**Source material**
%%

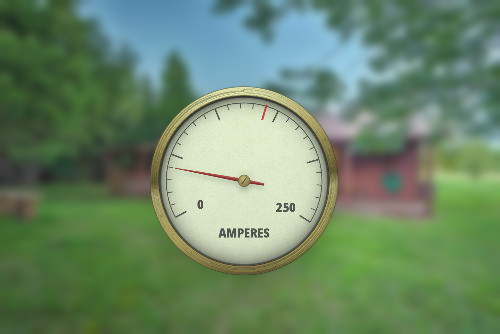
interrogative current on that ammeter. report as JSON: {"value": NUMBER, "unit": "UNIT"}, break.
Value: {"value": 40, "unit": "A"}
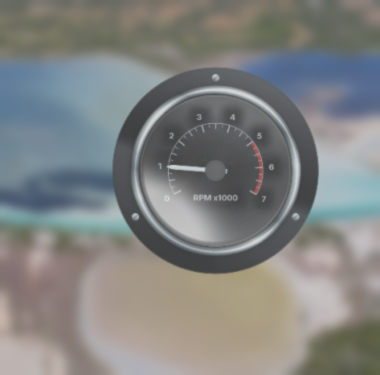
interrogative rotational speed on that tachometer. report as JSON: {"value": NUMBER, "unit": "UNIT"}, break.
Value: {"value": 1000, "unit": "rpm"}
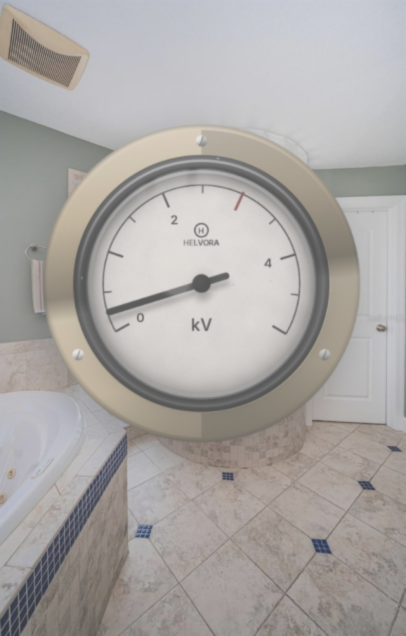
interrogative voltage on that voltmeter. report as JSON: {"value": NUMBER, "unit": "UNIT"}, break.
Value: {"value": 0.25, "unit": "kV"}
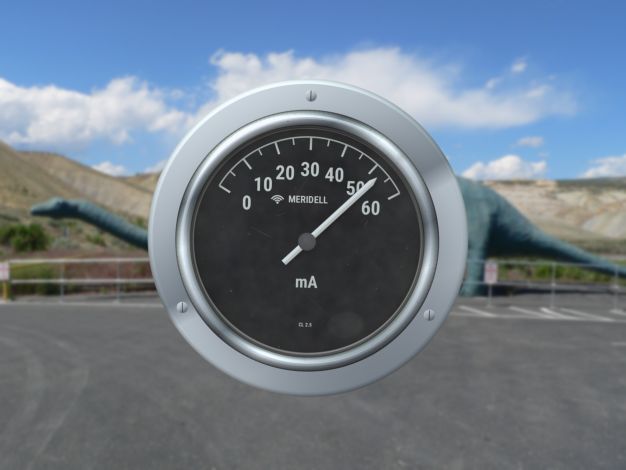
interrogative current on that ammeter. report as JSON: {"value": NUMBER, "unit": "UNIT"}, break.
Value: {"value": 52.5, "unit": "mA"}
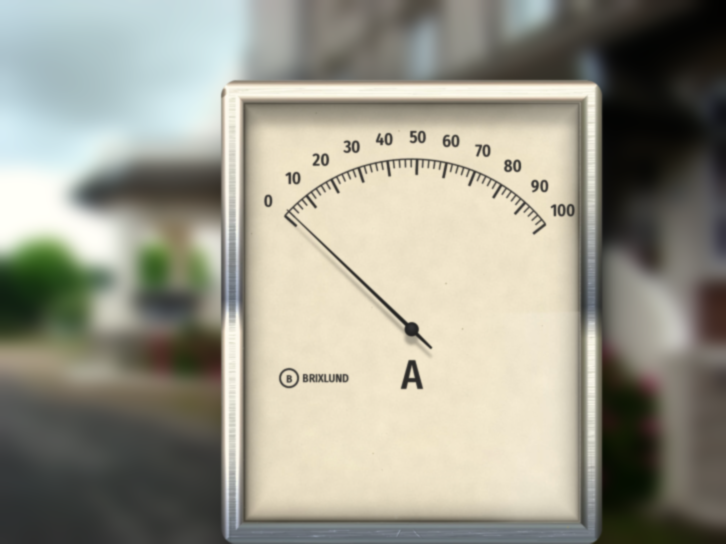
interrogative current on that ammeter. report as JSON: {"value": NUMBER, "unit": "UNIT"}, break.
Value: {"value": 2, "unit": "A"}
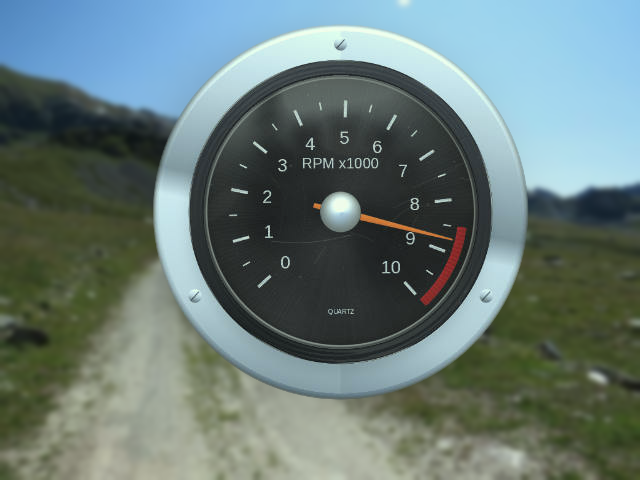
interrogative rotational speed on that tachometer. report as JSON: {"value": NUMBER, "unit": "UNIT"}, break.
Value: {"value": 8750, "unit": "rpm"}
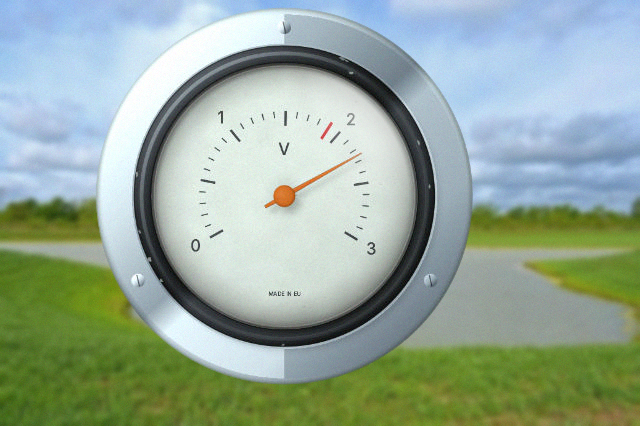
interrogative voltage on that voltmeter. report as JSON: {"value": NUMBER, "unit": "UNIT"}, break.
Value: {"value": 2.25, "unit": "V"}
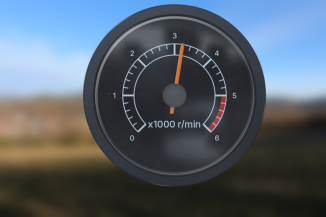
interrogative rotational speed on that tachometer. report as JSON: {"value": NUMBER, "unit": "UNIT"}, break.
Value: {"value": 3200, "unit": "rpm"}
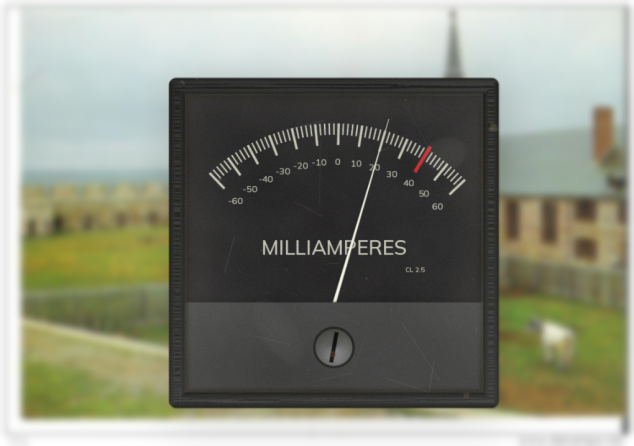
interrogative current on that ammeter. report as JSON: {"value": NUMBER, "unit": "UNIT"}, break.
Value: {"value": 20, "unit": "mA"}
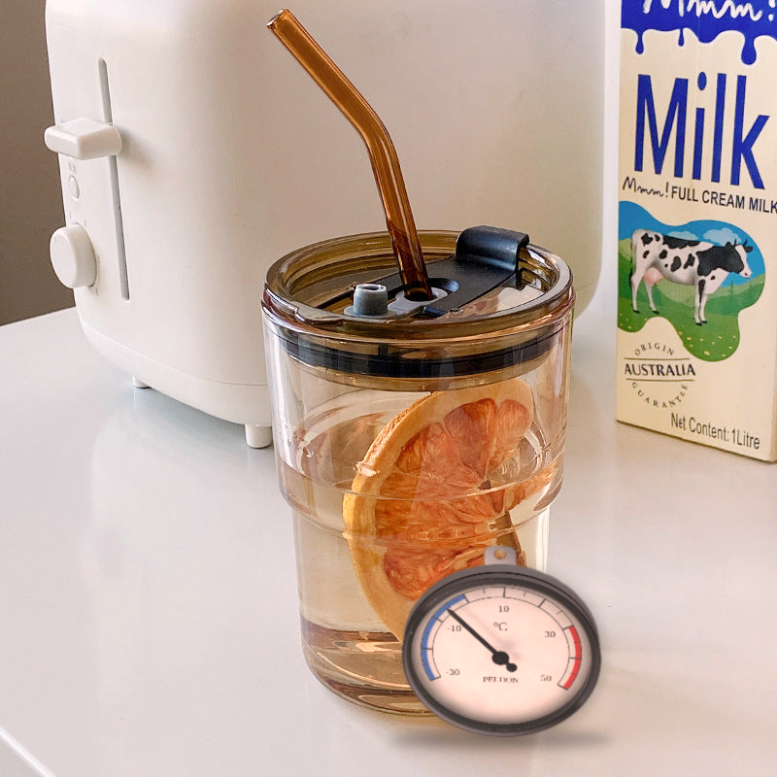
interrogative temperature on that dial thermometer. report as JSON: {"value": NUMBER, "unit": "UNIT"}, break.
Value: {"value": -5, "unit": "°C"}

%%
%%

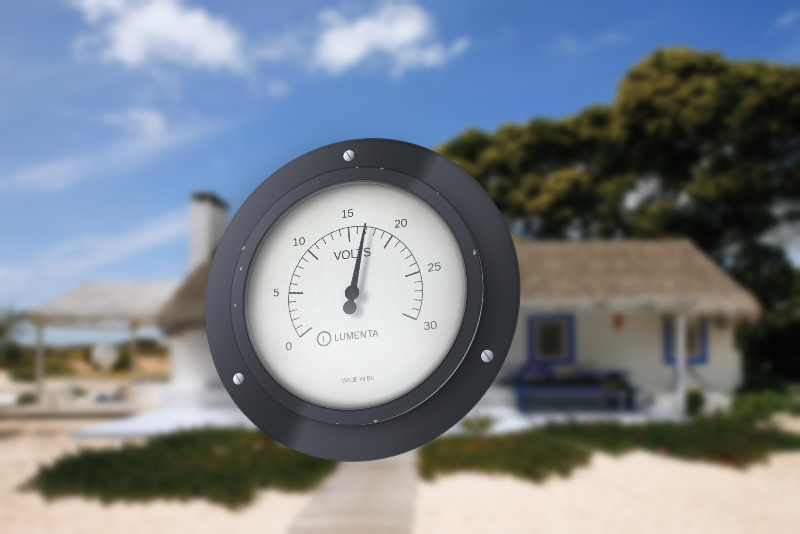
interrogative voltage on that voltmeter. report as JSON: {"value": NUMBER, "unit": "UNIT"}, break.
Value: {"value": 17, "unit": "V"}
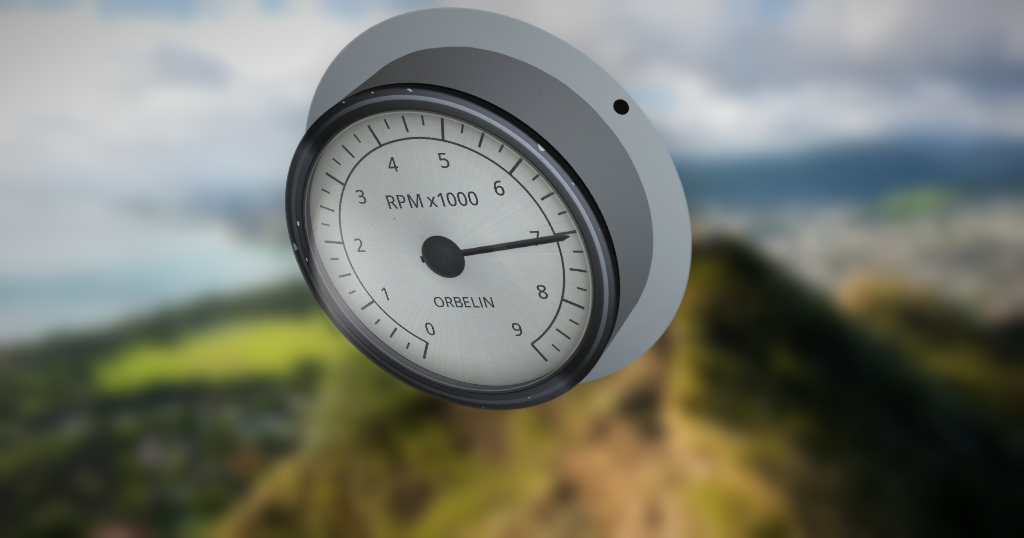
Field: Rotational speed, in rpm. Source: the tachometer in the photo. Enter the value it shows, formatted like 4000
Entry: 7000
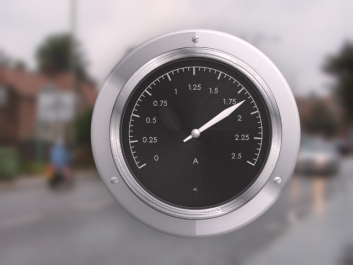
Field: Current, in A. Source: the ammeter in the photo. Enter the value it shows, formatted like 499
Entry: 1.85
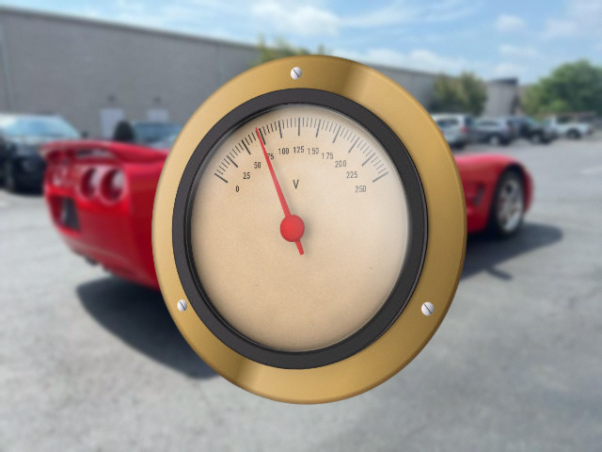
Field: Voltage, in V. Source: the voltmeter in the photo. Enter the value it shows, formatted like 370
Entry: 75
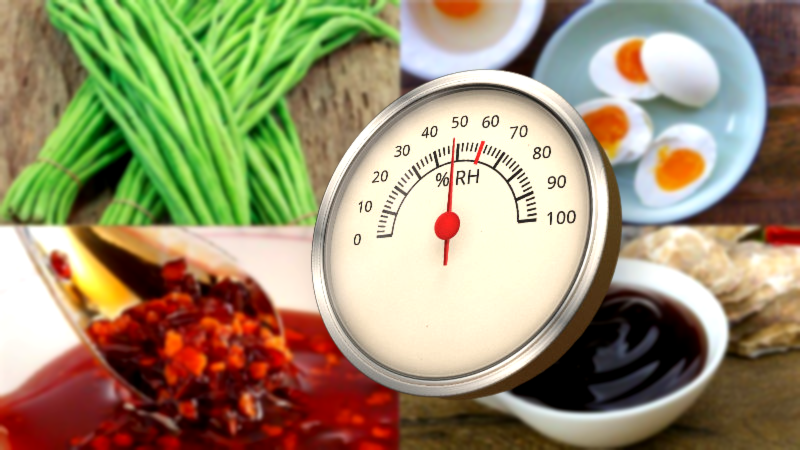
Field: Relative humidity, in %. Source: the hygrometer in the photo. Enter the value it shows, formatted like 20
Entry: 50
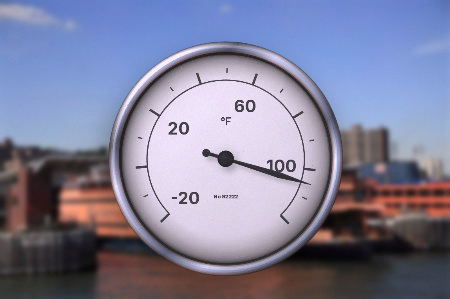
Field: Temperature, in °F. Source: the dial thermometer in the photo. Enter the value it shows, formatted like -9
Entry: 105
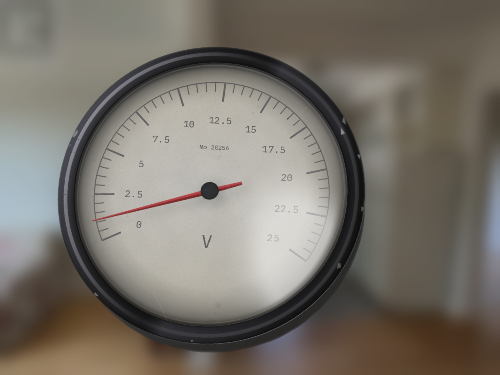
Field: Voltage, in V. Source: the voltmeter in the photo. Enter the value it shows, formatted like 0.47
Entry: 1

%%
%%

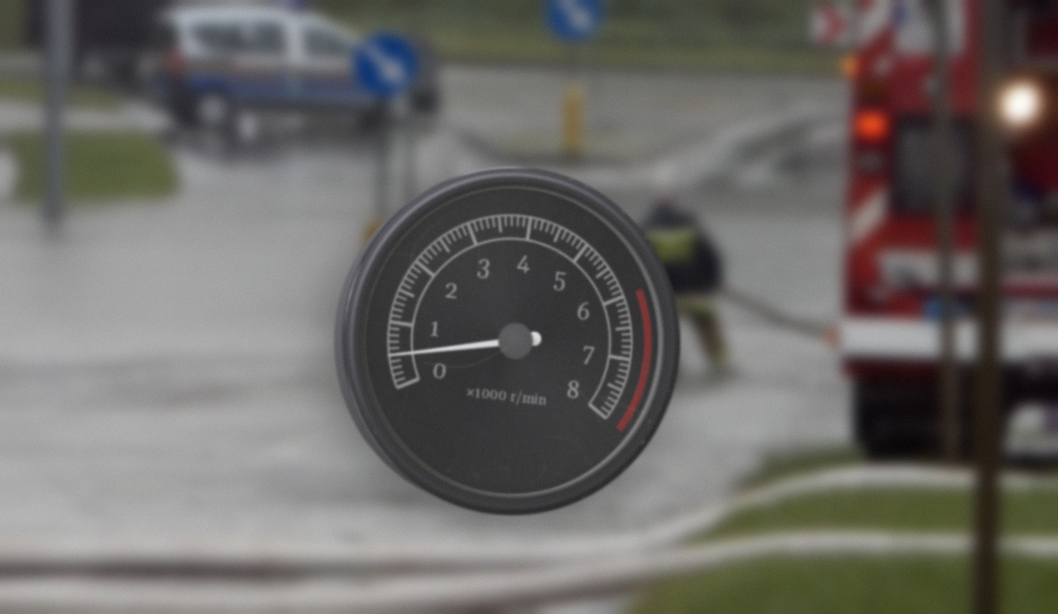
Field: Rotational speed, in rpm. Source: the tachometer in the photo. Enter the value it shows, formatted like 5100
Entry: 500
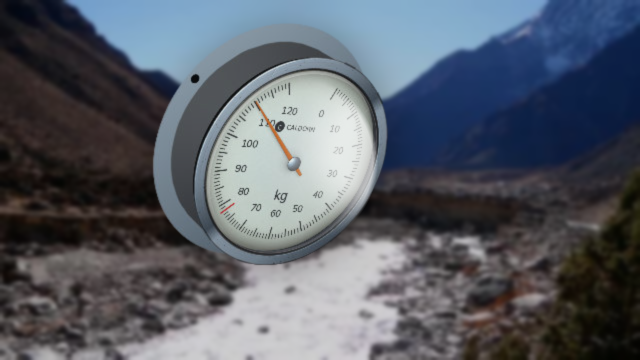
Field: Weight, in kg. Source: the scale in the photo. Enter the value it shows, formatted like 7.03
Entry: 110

%%

**Problem description**
Rewrite the listing as a JSON array of strings, one string per line, beginning at the line that contains "formatted like 4000" and stopping after the line that contains "Entry: 1.85". Omit blank lines and leave the pictures out of the array.

**Output of the exercise**
[
  "Field: Rotational speed, in rpm. Source: the tachometer in the photo. Enter the value it shows, formatted like 4000",
  "Entry: 7000",
  "Field: Current, in A. Source: the ammeter in the photo. Enter the value it shows, formatted like 499",
  "Entry: 1.85"
]